Bevor man loszieht, ist es vor allem notwendig, sich schon zuhause zu überlegen, was einem an einer Wohnung wichtig ist. Am besten legt man sich eine Checkliste mit den Grundbedürfnissen zurecht. Denn wohnt man erst einmal im neuen Heim, können Dinge, die man zuerst als unwichtig empfunden hat , zu einem störenden Übel werden. Das kann die Straßenbahnhaltestelle vor dem Schlafzimmer genauso sein , wie die Schlosserei nebenan.

Dem kann man mit exakter Denkarbeit entgegenwirken:

Wie steht es um die Verkehrssituation am neuen Wohnort? Sind genügend Parkplätze vorhanden? Öffentliche Verkehrsmittel? Sind Kindergärten und Schulen in der Nähe? Ärzte, Krankenhaus, Supermärkte? Auch ein Blick in den Flächenwidmungsplan schadet nicht. Was heute eine ruhige Gegend scheint, kann in wenigen Jahren dicht verbautes Gebiet mit Lärm und Staus sein. Daher ist es nötig, bei der Besichtigung alle Kleinigkeiten und Nebensächlichkeiten anzusehen.

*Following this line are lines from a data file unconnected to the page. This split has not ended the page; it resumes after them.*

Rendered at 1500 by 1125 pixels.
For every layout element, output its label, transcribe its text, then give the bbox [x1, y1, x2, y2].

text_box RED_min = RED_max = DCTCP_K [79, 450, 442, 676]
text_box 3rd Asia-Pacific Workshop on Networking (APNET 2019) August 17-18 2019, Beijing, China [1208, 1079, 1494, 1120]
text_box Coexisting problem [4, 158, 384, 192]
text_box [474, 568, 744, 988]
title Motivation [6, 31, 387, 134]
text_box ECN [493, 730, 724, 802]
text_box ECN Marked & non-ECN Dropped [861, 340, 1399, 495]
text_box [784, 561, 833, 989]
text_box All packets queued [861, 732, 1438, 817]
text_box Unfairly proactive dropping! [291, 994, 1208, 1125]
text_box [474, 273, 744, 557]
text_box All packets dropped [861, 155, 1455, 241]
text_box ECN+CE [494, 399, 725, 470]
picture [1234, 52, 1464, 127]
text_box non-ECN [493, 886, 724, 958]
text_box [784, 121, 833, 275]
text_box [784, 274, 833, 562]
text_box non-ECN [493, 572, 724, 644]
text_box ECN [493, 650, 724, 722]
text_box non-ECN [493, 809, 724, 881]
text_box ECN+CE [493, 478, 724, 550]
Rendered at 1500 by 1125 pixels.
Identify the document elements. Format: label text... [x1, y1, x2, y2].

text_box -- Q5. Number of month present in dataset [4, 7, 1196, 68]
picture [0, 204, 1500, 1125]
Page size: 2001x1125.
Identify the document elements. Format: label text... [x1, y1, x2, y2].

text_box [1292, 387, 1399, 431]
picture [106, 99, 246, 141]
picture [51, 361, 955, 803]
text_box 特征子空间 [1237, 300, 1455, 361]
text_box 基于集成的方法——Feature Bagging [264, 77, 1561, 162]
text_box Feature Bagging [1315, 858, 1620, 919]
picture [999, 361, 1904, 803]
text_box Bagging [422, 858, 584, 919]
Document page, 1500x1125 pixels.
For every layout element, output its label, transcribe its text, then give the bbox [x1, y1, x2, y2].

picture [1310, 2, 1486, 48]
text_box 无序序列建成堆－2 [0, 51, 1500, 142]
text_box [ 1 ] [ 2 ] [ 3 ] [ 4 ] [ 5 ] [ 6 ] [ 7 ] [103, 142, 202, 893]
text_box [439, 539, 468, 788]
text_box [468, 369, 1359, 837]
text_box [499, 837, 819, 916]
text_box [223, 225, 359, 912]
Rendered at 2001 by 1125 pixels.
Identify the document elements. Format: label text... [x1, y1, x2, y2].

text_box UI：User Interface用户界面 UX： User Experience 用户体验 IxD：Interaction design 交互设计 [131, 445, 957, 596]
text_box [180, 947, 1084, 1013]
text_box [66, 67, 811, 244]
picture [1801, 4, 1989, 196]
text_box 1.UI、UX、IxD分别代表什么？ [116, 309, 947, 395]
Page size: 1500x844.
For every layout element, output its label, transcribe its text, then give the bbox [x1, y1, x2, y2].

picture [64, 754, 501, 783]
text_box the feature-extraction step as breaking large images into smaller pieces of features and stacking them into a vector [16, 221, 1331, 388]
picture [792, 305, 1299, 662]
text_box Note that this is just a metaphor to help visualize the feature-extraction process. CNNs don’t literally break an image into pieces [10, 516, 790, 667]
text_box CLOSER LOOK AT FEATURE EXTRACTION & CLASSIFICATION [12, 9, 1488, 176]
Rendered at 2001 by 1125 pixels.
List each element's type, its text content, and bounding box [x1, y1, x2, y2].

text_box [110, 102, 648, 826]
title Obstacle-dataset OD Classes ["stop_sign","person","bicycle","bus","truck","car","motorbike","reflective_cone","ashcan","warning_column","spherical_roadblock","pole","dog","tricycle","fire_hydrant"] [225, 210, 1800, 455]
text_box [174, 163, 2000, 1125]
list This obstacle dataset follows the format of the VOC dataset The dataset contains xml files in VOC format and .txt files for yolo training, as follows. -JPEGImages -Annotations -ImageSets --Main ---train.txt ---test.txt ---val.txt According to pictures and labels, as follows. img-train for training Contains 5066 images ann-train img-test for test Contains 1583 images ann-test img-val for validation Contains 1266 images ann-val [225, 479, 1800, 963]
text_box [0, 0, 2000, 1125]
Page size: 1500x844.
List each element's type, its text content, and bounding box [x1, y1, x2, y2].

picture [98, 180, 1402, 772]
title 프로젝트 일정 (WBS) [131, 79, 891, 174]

Auch ein Gespräch mit den Nachbarn ist kein Fehler. Diese wohnen in der Regel schon länger da und wissen über die Vor-und Nachteile der Wohnsituation Bescheid. Man sollte dabei auch immer an den Spruch denken: „ Es kann der Frömmste nicht in Frieden leben, wenn es dem Nachbarn nicht gefällt“.

Bei gebrauchten Immobilen ist es ratsam, jemanden mitzunehmen, der etwas vom Bauen und Handwerken versteht. Wasserflecke an den Wänden, Risse oder Putzablösungen, Stockflecken oder schlecht isolierte Fenster können ganz schön ins Geld gehen und für manch böse Überraschung sorgen.

Und kann wird aus dem Miettraum schnell ein Albtraum werden.